Agrawal Shraddha
Agrawal Shraddha

Reputation: 764

What is difference between WebUtility.HtmlEncode and AntiXssEncoder.HtmlEncode?

AntiXssEncoder.HtmlEncode have support only for .Net framework. Can I use WebUtility.HtmlEncode for Antixss as we have our application in .net core 2.1?

Upvotes: 4

Views: 4558

Answers (1)

Dai
Dai

Reputation: 155085

TL;DR:

AntiXssEncoder.HtmlEncode have support only for .Net framework.
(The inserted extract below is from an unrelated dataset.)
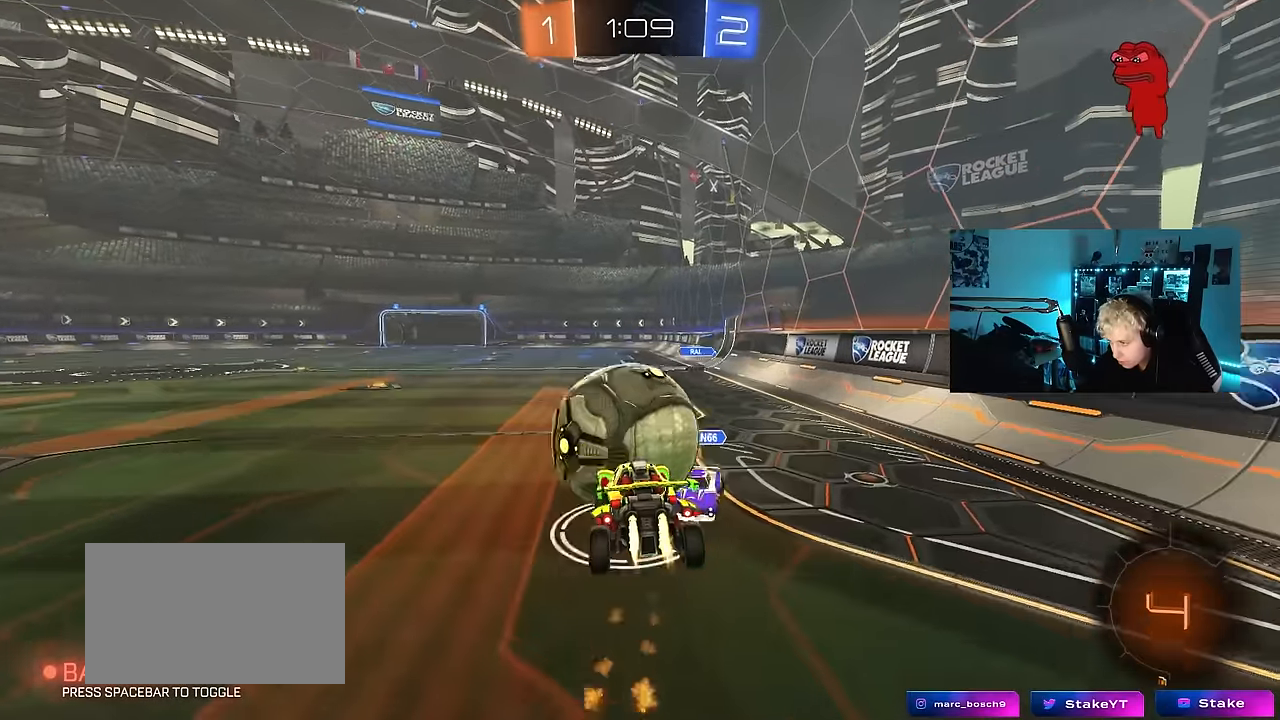
{"keys": ["a", "s", "shift"], "mouse": [], "mouse_move": "still", "events": [[17, "a", "down"], [17, "d", "up"], [17, "mouse_right", "down"], [17, "shift", "down"], [150, "s", "down"], [150, "w", "up"], [250, "mouse_left", "up"], [250, "mouse_right", "up"]]}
Can I use WebUtility.HtmlEncode for Antixss as we have our application in .net core 2.1?

Correct.

But I want to stress that there is no-such thing as an "anti-XSS HTML-encoder" because all correctly-implemented HTML-encoders will protect your website from XSS attacks when used correctly.

  • (I don't know why Microsoft named it AntiXssEncoder, but given that at-the-time the main HtmlEncode implentation was actually buggy and insecure probably might have something to do with it, but that's ancient-history now.)

In .NET Core 2.1, you only need to use System.Net.WebUtility.HtmlEncode.

In other .NET releases (especially historical versions), things are complicated, read on if you dare...

Why AntiXssEncoder (aka AntiXss and AntiXss.Encoder) exists - and why it's obsolete in 2021:

  • The AntiXssEncoder class from the AntiXss NuGet package (aka Microsoft.Security.Application.AntiXss) is obsolete (and has been since 2014) when it was moved to System.Web.Security.AntiXss.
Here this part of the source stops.